Bis auf einen Abschlussversuch von Junya Ito ins Außennetz nach Busquets-Fehler (8.) hatten die Japaner vor der Pause wenig zu bieten. Die Spanier diktierten das Spielgeschehen, hatten in der ersten Hälfte mehr als 80 Prozent Ballbesitz und spielten nicht weniger als 550 Pässe. Einer davon - eine Flanke von Chelsea-Kapitän Azpilicueta - landete präzise auf dem Kopf von Morata, der sich nicht zweimal bitten ließ. Der Atletico-Madrid-Stürmer erzielte im 60. Länderspiel sein 30. Tor, sein drittes bei dieser WM. Der 30-Jährige hat damit als erst zweiter Spanier nach Telmo Zarra 1950 in den ersten drei Spielen einer WM getroffen.
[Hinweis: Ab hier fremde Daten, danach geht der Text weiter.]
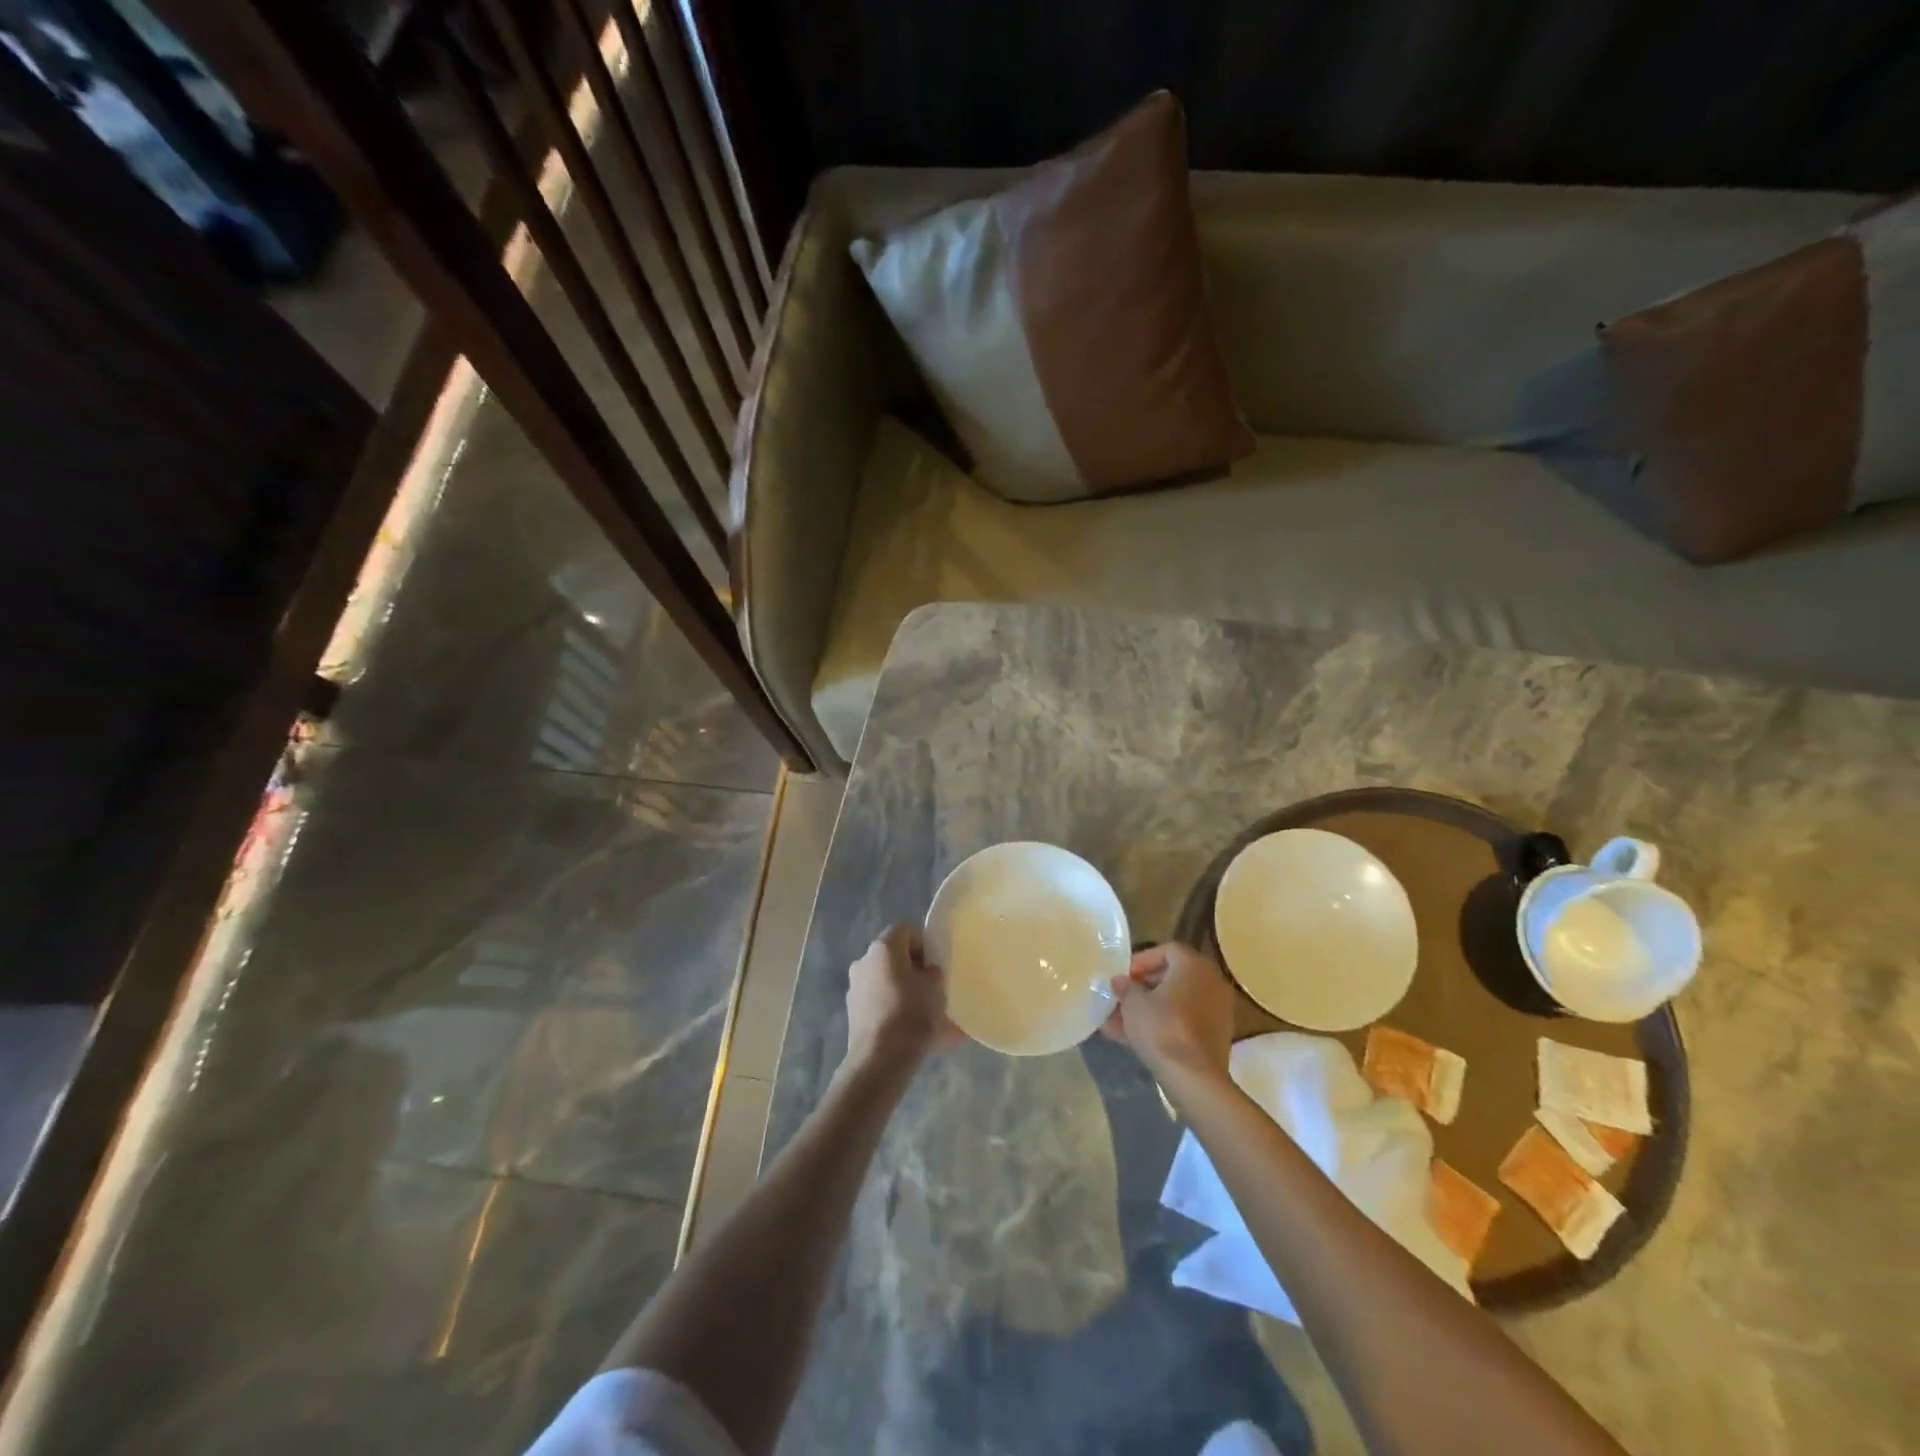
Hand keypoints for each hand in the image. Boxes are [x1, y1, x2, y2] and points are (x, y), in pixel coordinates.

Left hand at [844, 924, 961, 1072]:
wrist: (880, 1059)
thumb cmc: (912, 1014)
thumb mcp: (936, 988)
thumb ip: (933, 972)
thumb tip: (927, 972)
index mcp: (883, 948)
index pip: (906, 930)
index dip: (924, 943)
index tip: (937, 964)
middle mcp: (863, 961)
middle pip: (893, 956)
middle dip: (913, 969)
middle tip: (932, 988)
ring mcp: (854, 988)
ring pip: (885, 981)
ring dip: (903, 990)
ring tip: (924, 1014)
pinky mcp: (853, 1013)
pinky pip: (879, 1003)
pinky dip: (893, 1010)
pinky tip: (910, 1030)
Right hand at [1102, 942, 1235, 1084]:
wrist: (1194, 1078)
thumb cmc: (1162, 1028)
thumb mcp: (1133, 1004)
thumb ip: (1126, 987)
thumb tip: (1121, 981)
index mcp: (1193, 965)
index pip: (1167, 950)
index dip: (1142, 960)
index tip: (1124, 977)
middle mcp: (1211, 981)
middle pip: (1173, 975)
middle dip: (1144, 987)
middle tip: (1122, 998)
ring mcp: (1218, 1009)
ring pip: (1177, 1001)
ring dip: (1151, 1008)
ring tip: (1121, 1022)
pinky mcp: (1217, 1035)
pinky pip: (1186, 1020)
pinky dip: (1165, 1024)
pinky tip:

Japanischer Doppelschlag binnen dreier Minuten
Morata prüfte noch einmal Japans Schlussmann Shuichi Gonda (23.), ansonsten münzten die Spanier ihre klare Überlegenheit nicht in Torchancen um. Das rächte sich nach der Pause, als sich die Japaner für ihr nun deutlich aggressiveres Pressing belohnten. Spaniens Torhüter Unai Simon wurde zu einem schlechten Abspiel gezwungen, das einen Ballverlust von Balde nach sich zog. Doan traf wie schon gegen Deutschland nur wenige Minuten nach seiner Einwechslung. Der Schuss des Freiburg-Legionärs wäre für Simon allerdings haltbar gewesen.
Dem nicht genug: Die Japaner legten nach. Tanaka wuchtete den Ball aus kurzer Distanz ins Tor. Der Ball schien beim Zuspiel von Kaoru Mitoma von hinter der Torlinie zu kommen. Nach zweiminütigem Studium der Bilder gab der Video-Assistent (VAR) den Treffer allerdings. Virtuell war Spanien für einige Minuten sogar aus dem Turnier ausgeschieden, weil Deutschland zwischenzeitlich gegen Costa Rica zurücklag.
Dem Weltmeister von 2010 fehlte die Durchschlagskraft. Auch wenn man sich wie vor der Pause in des Gegners Hälfte festsetzte - die gut stehende Abwehrreihe der Japaner waren nicht mehr zu knacken. Am nächsten kam noch Dani Olmo einem Treffer, Gonda packte aber sicher zu (90.).
Die Spanier verloren im sechsten WM-Duell mit einem asiatischen Team erstmals. Die Niederlage war aber insofern zu verkraften, als dass mit Marokko am Dienstag nun der vermeintlich leichtere Gegner als Kroatien wartet. Zudem entgingen die Spanier auf diese Weise wohl dem Turnierast, der ihnen ein Viertelfinal-Duell mit Rekordweltmeister Brasilien hätte bescheren können.
Dieser wartet nun auf Japan. Die Japaner werden am Montag in ihrem vierten WM-Achtelfinale nach 2002, 2010 und 2018 gegen Kroatien versuchen, erstmals noch eine Runde weiter zu kommen. Zuzutrauen ist es ihnen nach Überraschungssiegen gegen Deutschland und Spanien - jeweils nach Rückstand - allemal.